When estimating wage equations, we expect that young, inexperienced workers will have relatively low wages and that with additional experience their wages will rise, but then begin to decline after middle age, as the worker nears retirement. This life-cycle pattern of wages can be captured by introducing experience and experience squared to explain the level of wages. If we also include years of education, we have the equation
WAGE = β1 + β2EDUC + β3EXPER + β4EXPER2 + e
(a) What is the marginal effect of experience on wages?
(b) What signs do you expect for each of the coefficients β2, β3, and β4? Why?
(c) After how many years of experience do wages start to decline? (Express your answer in terms of β's.)
(d) The results from estimating the equation using 1000 observations in the file cps4c_small.dat are given in Table 5.9 on page 204. Find 95% interval estimates for
(i) The marginal effect of education on wages.
(ii) The marginal effect of experience on wages when EXPER = 4.
(iii) The marginal effect of experience on wages when EXPER = 25.
(iv) The number of years of experience after which wages decline.
Problem Two (to be done during the lab session) Review sections 5.1 to 5.3 and 5.5 of Chapter 5 of "Using Eviews for Principles of Econometrics, Fourth Edition". It would be a good idea to work through this at home. Download the files cocaine.wfl and cocaine.def and complete exercise on pages 204 and 205 of the textbook. Exclude (d) and (e).
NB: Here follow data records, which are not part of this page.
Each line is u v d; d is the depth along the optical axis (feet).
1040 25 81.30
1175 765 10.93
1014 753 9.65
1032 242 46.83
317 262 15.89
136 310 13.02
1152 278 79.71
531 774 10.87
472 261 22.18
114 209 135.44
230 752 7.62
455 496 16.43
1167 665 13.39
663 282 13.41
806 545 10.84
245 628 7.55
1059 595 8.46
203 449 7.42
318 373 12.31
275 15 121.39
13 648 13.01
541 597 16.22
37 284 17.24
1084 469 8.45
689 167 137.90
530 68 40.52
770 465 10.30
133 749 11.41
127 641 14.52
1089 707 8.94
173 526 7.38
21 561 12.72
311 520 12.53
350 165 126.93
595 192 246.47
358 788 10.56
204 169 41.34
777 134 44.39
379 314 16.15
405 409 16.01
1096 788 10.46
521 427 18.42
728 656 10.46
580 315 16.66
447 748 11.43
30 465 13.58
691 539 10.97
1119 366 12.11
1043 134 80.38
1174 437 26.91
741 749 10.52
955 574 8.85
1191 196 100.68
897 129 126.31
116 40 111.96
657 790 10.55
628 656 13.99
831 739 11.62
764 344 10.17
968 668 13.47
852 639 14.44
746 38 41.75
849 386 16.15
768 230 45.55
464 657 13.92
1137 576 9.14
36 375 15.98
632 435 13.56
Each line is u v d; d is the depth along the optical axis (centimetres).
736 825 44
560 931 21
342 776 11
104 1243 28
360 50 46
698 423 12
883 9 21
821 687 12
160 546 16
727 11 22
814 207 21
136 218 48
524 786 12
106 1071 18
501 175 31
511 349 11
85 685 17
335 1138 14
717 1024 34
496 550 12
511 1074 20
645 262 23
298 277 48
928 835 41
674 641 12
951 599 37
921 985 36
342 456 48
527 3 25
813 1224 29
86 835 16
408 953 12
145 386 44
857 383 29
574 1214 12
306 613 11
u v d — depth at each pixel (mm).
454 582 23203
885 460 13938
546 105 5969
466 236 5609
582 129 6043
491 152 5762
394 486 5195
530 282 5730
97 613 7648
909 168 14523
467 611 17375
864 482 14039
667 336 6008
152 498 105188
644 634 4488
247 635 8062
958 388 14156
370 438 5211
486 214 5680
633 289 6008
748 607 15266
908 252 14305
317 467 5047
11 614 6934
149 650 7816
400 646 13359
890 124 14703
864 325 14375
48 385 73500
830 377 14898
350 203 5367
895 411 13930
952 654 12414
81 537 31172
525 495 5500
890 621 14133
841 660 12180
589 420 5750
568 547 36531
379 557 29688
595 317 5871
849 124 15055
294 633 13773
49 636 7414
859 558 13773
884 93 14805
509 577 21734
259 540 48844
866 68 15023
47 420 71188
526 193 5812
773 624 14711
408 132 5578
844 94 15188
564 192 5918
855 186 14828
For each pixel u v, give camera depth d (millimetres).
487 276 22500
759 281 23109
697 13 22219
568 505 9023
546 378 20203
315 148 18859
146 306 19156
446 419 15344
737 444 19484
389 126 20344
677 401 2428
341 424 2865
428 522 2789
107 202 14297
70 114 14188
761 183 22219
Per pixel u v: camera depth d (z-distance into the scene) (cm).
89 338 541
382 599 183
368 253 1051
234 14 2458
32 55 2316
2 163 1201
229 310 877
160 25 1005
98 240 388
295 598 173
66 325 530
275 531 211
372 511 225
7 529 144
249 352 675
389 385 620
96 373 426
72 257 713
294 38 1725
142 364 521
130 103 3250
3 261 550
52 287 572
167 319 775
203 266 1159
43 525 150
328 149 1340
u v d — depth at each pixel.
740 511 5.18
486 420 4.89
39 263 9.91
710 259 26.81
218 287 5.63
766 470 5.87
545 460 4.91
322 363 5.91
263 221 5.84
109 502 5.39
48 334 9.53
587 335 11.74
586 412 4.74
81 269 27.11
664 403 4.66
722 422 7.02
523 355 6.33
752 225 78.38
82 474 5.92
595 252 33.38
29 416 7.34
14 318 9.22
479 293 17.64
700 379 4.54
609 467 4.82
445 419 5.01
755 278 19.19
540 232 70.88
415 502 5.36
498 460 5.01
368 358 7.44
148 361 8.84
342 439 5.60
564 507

The file cocaine.dat contains 56 observations on variables related to sales of cocaine powder in northeastern California over the period 1984-1991. The data are a subset of those used in the study Caulkins. J. P. and R. Padman (1993). "Quantity Discounts and Quality Premia for Illicit Drugs," Journal of the American Statistical Association, 88, 748-757. The variables are
PRICE = price per grain in dollars for a cocaine sale
QUANT = number of grams of cocaine in a given sale
QUAL = quality of the cocaine expressed as percentage purity
TREND = a time variable with 1984 = 1 up to 1991 = 8
Consider the regression model
PRICE = β1 + β2QUANT + β3QUAL + β4TREND + e
(a) What signs would you expect on the coefficients β2, β3, and β4?
(b) Use your computer software to estimate the equation. Report the results and interpret the coefficient estimates. Have the signs turned out as you expected?
(c) What proportion of variation in cocaine price is explained jointly by variation in quantity, quality, and time?
(d) It is claimed that the greater the number of sales, the higher the risk of getting caught. Thus, sellers are willing to accept a lower price if they can make sales in larger quantities. Set up H0 and H1 that would be appropriate to test this hypothesis. Carry out the hypothesis test.
(e) Test the hypothesis that the quality of cocaine has no influence on price against the alternative that a premium is paid for better-quality cocaine.
(f) What is the average annual change in the cocaine price? Can you suggest why price might be changing in this direction?